PUTRAJAYA (THE STAR/ASIA NEWS NETWORK, REUTERS) - Malaysia's Attorney-General (A-G) Mohamed Apandi Ali has been told to take a leave of absence and will be temporarily replaced by the Solicitor-General, said Prime Minister Mahathir Mohamad on Monday (May 14).
Tun Dr Mahathir, 92, said although the Attorney-General's contract had been recently renewed, the government would go through the proper process to initiate investigations against Tan Sri Apandi.
"While he is on leave, the Solicitor-General will take over his work and will carry on his job," he told a press conference.
Asked whether Mohamed Apandi was being investigated, the Prime Minister said a police report must first be lodged before an investigation can be done.
"We need a basis for an investigation. At this moment, we have yet to lodge a formal report, although there are a lot of allegations made against Apandi," said Dr Mahathir.
"We need a report and based on that, we will carry out a full investigation," he said.
"When the investigation is carried out, action can be taken, including to suspend the A-G or other action, including barring him from travelling outside the country," he added.
Apandi had reported to work on Monday, the first working day since Dr Mahathir's Pakatan Harapan alliance won the May 9 polls.

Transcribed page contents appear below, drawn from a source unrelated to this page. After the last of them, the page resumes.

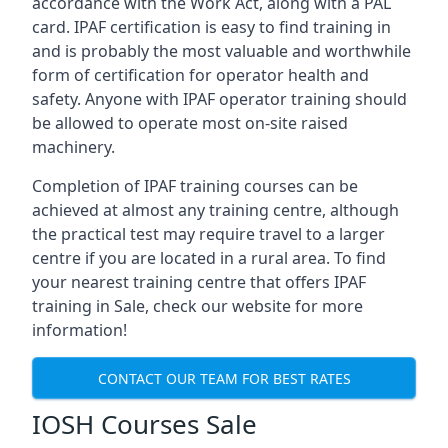
accordance with the Work Act, along with a PAL
card. IPAF certification is easy to find training in
and is probably the most valuable and worthwhile
form of certification for operator health and
safety. Anyone with IPAF operator training should
be allowed to operate most on-site raised
machinery.
Completion of IPAF training courses can be
achieved at almost any training centre, although
the practical test may require travel to a larger
centre if you are located in a rural area. To find
your nearest training centre that offers IPAF
training in Sale, check our website for more
information!
CONTACT OUR TEAM FOR BEST RATES
IOSH Courses Sale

Dr Mahathir had previously said that the A-G had "undermined his own credibility" and indicated that several government servants would be investigated for their roles in the aborted probe into the financial scandal surrounding the 1Malaysia Development Berhad (1MDB) state fund.
1MDB is facing investigations in several countries over allegations of graft and financial mismanagement.
Apandi had cleared former Prime Minister Najib Razak of wrongdoing after it was revealed that some 2.6 billion ringgit (S$647.09 million) alleged to be 1MDB funds were transferred to his bank accounts.
Dr Mahathir told reporters Monday the government was generally aware of the whereabouts of 1MDB-linked financier Jho Low.
He said that he would also appoint a new chief of the country's anti-graft agency following the resignation of Dzulkifli Ahmad from his post as the chief of the Malaysian Anti-Corruption Commission.
Tan Sri Dzulkifli, who took over from Tan Sri Abu Kassim Mohamed two years ago, tendered his resignation letter on Monday morning.
All alleged crimes committed by the previous government would be investigated, he said, adding that government ministries had been instructed that no documents could be taken out or destroyed.